By reforming the Tax on Big Financial Transactions Law, or IGTF, to apply a tax from 3% to 20% on transactions in USD in Venezuela, Nicolás Maduro is facing a dilemma similar to the one that part of the opposition stumbled upon when it asked for a recall referendum against him. If you consider Maduro illegitimate, how do you ask the CNE to remove him through a constitutional process? So when the government taxes transactions in dollars, isn’t it admitting as official a currency that has no proper legal grounds in the country’s current financial structure?
Anyhow, the government is spreading panic again, the worst thing in an economy, and keeping people in suspense as chavismo likes to do: nobody knows which definitive form this law, approved by the chavista-controlled National Assembly, will have once it’s published in the Official Gazette.
In the meantime, the main business chamber, Fedecámaras, is warning through its president, Carlos Fernández, that this tax reform will take the country away from the path of relative economic recovery started in 2021, after eight years in recession and four years of hyperinflation.
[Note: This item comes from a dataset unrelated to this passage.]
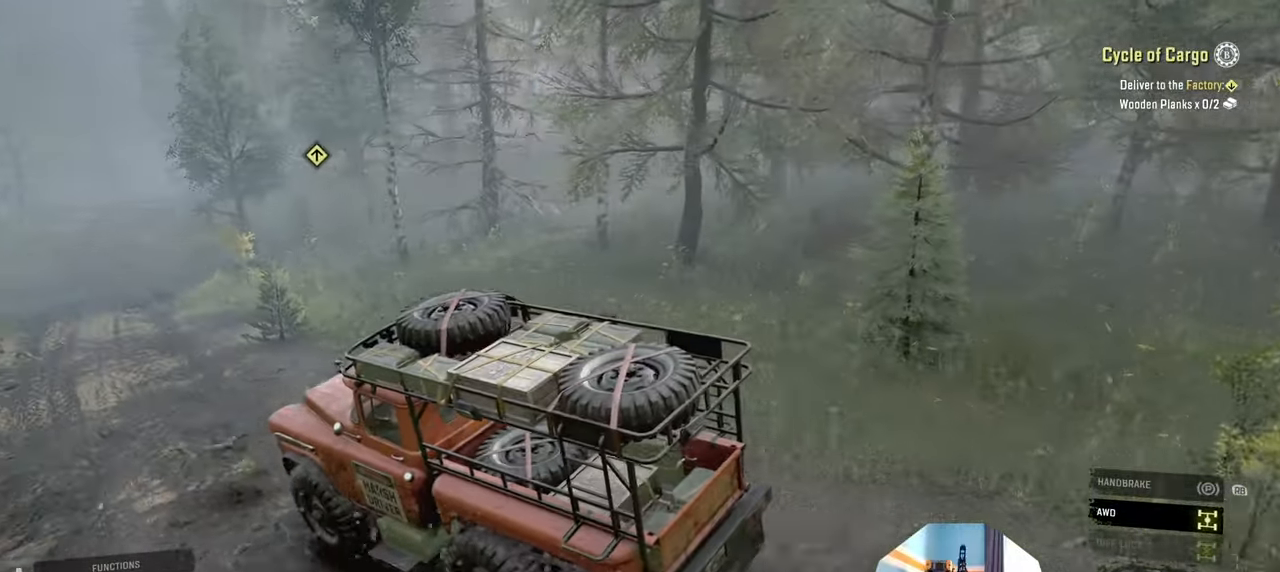
{"buttons": ["R2"], "left_stick": "right", "right_stick": "left", "events": [[400, "left_stick", "right"]]}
The new IGTF will stop the economic growth without recovering trust in the bolivar, increasing national output, or performing any structural adjustment.
Fedecámaras asked the government to postpone the implementation of the law and improve it after consulting the private sector, because a 20% tax on a financial transaction doesn’t make sense. “You can’t tax with 8% the purchase of a security, this just kills the opportunity,” said Fernández. “This would bring deep problems in sectors that have gained momentum, such as the agricultural stock exchange, about to consolidate, or the stock exchange that so many people are trying to reactivate.”
Fernández says the law won’t protect people with low income, as the government’s propaganda insists on saying, in a country where 60% of transactions are done in USD. Besides, the new tax would impact entire chains of value and production, stimulating fiscal evasion, informality, shortages, and inflation. “Those cases where the tax is high will create incentives to stop producing or importing that good, and fiscal voracity will drive small businesses out of formality to evade taxes.” So the business chamber proposes to leave ordinary citizens out of the tax, as well as small businesses. “They shouldn’t tax the food staples that everyone relies on and consider that many small businesses aren’t even able to collect taxes.”
“This was supposed to be a tax for special taxpayers, but it includes everyone now,” professor Camilo London told Efecto Cocuyo. “A retired person, the delivery boy, any ordinary citizen paying in dollars will be taxed, no matter if one’s poor or rich, whether purchasing medicine or a luxury item,” added tax lawyer Mariela Llovera. There are no minimum quantities to be taxed, one dollar paid, even for corn or eggs, will generate a 3% tax. “This will bring multiple-taxing and impact personal finances of all taxpayers with a non-deductible payment.”
“People are using dollars after the value of the bolivar collapsed,” says Llovera. “So this reform will cut everyone’s purchasing power. If you spend 100 dollars in medicine, the bank will automatically debit from your account another 3 to 8 dollars in IGTF. If you give 50 dollars in cash to your mom and she spends them in a supermarket qualified as a passive subject, she would have to use up to 20% of that money to pay the IGTF. If you are buying school items for your kids and paying with an app like Binance or Zelle, you’ll have to pay a tax as well, up to 20% of your budget.”
What happens if this moves forward then?
“I don’t think this law could get us back to hyperinflation in 2022,” says economist Tamara Herrera, from consulting firm Síntesis Financiera. “But it will have an impact, depending on its final version. I think the plan is not to impact consumption but operations between companies. But we’ll see.” Other experts like the economist Leonardo Vera concur with her appreciation.
Lawmakers Jesús Faría and Orlando Camacho, president and first vice president of the AN commission for economy and finances, said the new tax won’t apply to the stock market, small stores and the public markets. But Ramón Lobo, former president of the Central Bank (BCV), said that any customer at a supermarket or a drugstore would have to pay a tax of 3% in dollars or crypto, or a tax of 2% in bolivars or petros.
In 2021, the tax and customs agency SENIAT collected 7.8 billion bolivars, or 2.2 billion dollars, according to Síntesis Financiera. 13% of that came from IGTF, about 300 million dollars. So in 2022 the government wants more—in the National Assembly they talked about collecting 5.4% more—but it could backfire if it inhibits consumption and sparks evasion.
Companies of some size have been making transactions in dollars, because they were paying an IGTF no higher than 2% in bolivars. Now, the National Assembly wants to protect the bolivar and punish the use of dollars.
According to Tamara Herrera, the reform would tax transactions in dollars to dollar accounts, not transactions in dollars with debit cards belonging to the national banking system. People would be taxed when paying through Zelle, for instance, not with any transactions that imply currency exchange. She thinks that applying IGTF to payments in foreign currency is attacking the symptom, not the cause of the decline of bolivars, and will affect the improvements achieved in the local payment environment.